Deus pode usar nossas habilidades naturais?

Acredito que sim. Tudo pode ser utilizado por Deus. Se analisar a época da vinda de Cristo, você verá que todo o contexto social e histórico tinha sido preparado por Deus, como o cenário é preparado em um palco, para a vinda do seu Filho.

E se pensar que o Império Romano criou uma fantástica rede de estradas, além de unificar as nações de forma que as pessoas pudessem viajar livremente, o que é isto senão um cenário perfeito para que os primeiros cristãos viajassem com facilidade para levar o evangelho?

O mesmo com as pessoas. Na parábola dos talentos, estes são distribuídos “a cada um segundo a sua capacidade” (Mt 25:15). Deus pode usar alguém com boa voz para pregar, ou um bom escritor para escrever, ou ainda um poliglota para usar sua habilidade na divulgação do evangelho.

Portanto, Deus faz uso das circunstâncias, e até interfere nelas, mas não está limitado a elas. Digo isto porque ele faz abundar sua graça em qualquer circunstância, independente da cultura, costumes ou habilidades naturais de cada um.

Um aspecto interessante de tudo isso é sua escolha dos quatro evangelistas, homens falhos como qualquer um de nós, responsáveis em apresentar a Cristo em seus diferentes aspectos. Mateus escreve sobre o Senhor como o Rei de Israel. No início encontramos “... viemos adorar aquele que é nascido Rei dos judeus” e no final, “... este é o Rei dos Judeus” escrito na cruz.

Mas quem era aquele que Deus escolheu para apresentar o Rei? Um coletor de impostos para os romanos, uma ocupação odiada pelos judeus e nada patriota, pois o povo estava sob o domínio de um povo invasor, os romanos, para quem Mateus trabalhava. O escolhido para apresentar o rei legítimo trabalha para o rei invasor!

Certamente nenhum judeu poderia acusar Mateus de estar cuidando de seus interesses. Um coletor de impostos para o rei romano precisava ter muita convicção para escrever de um novo Rei. É o que costumamos chamar de “dar um tiro no próprio pé”.

Para escrever sobre Cristo como Servo, quem Deus escolheu? Marcos, alguém que aparentemente não teve grande destaque entre os primeiros cristãos. Teria sido ele que fugiu nu na hora da prisão de seu Mestre? É interessante notar que, enquanto Mateus fala da genealogia real de Cristo, desde Davi, e Lucas trata da genealogia desde Adão, Marcos começa seu evangelho apresentando um Jesus sem genealogia, pois certamente um servo não era alguém que podia se dar ao luxo de ter uma genealogia.

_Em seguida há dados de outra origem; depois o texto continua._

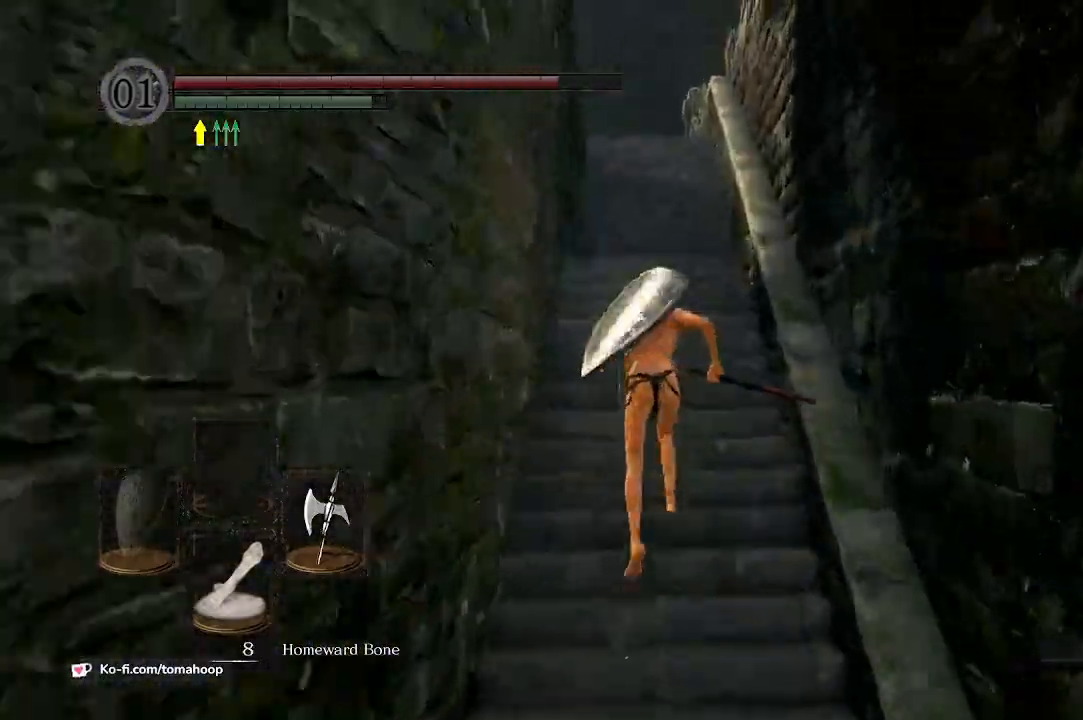
{"buttons": ["B"], "left_stick": "up", "right_stick": "down", "events": []}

O evangelho de Lucas apresenta a humanidade do Senhor Jesus e ninguém mais adequado para falar disso do que Lucas, um médico, alguém envolvido com o estudo do ser humano e sua natureza. Neste evangelho a genealogia do Senhor vem desde Adão, o primeiro homem.

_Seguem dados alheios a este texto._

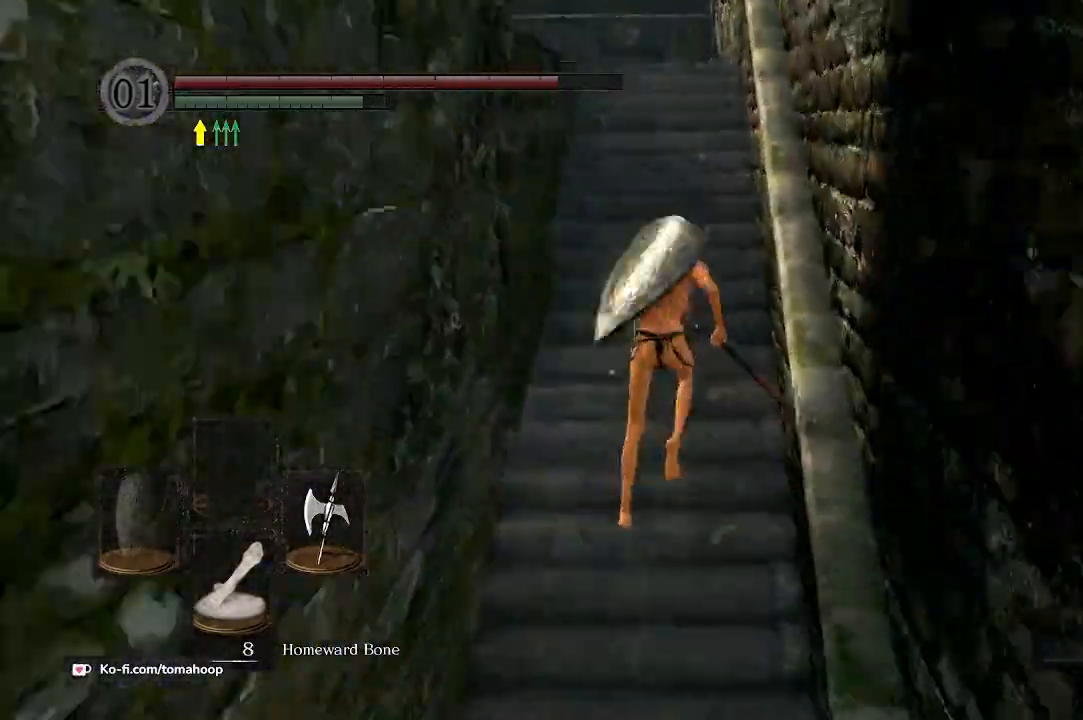
{"buttons": ["B"], "left_stick": "up", "right_stick": "center", "events": [[333, "right_stick", "center"]]}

Finalmente, João, aquele que se reclinava sobre o seio de Jesus, tem a incumbência de nos apresentar Aquele que veio do seio do Pai. João viu a transfiguração do Senhor e parecia ter uma intimidade maior que a dos outros discípulos. Quem mais poderia nos apresentar o caminho para termos intimidade com Deus?

No evangelho de João Jesus não tem genealogia, e nem poderia ter. Ele é Deus, portanto o evangelho acaba ficando sem um começo definido: “No princípio era o Verbo...”. Tampouco o evangelho tem fim, ao dizer que “... nem todos os livros do mundo” quando fala da infinitude das obras de Cristo. É o evangelho eterno, como a bendita Pessoa que nos apresenta.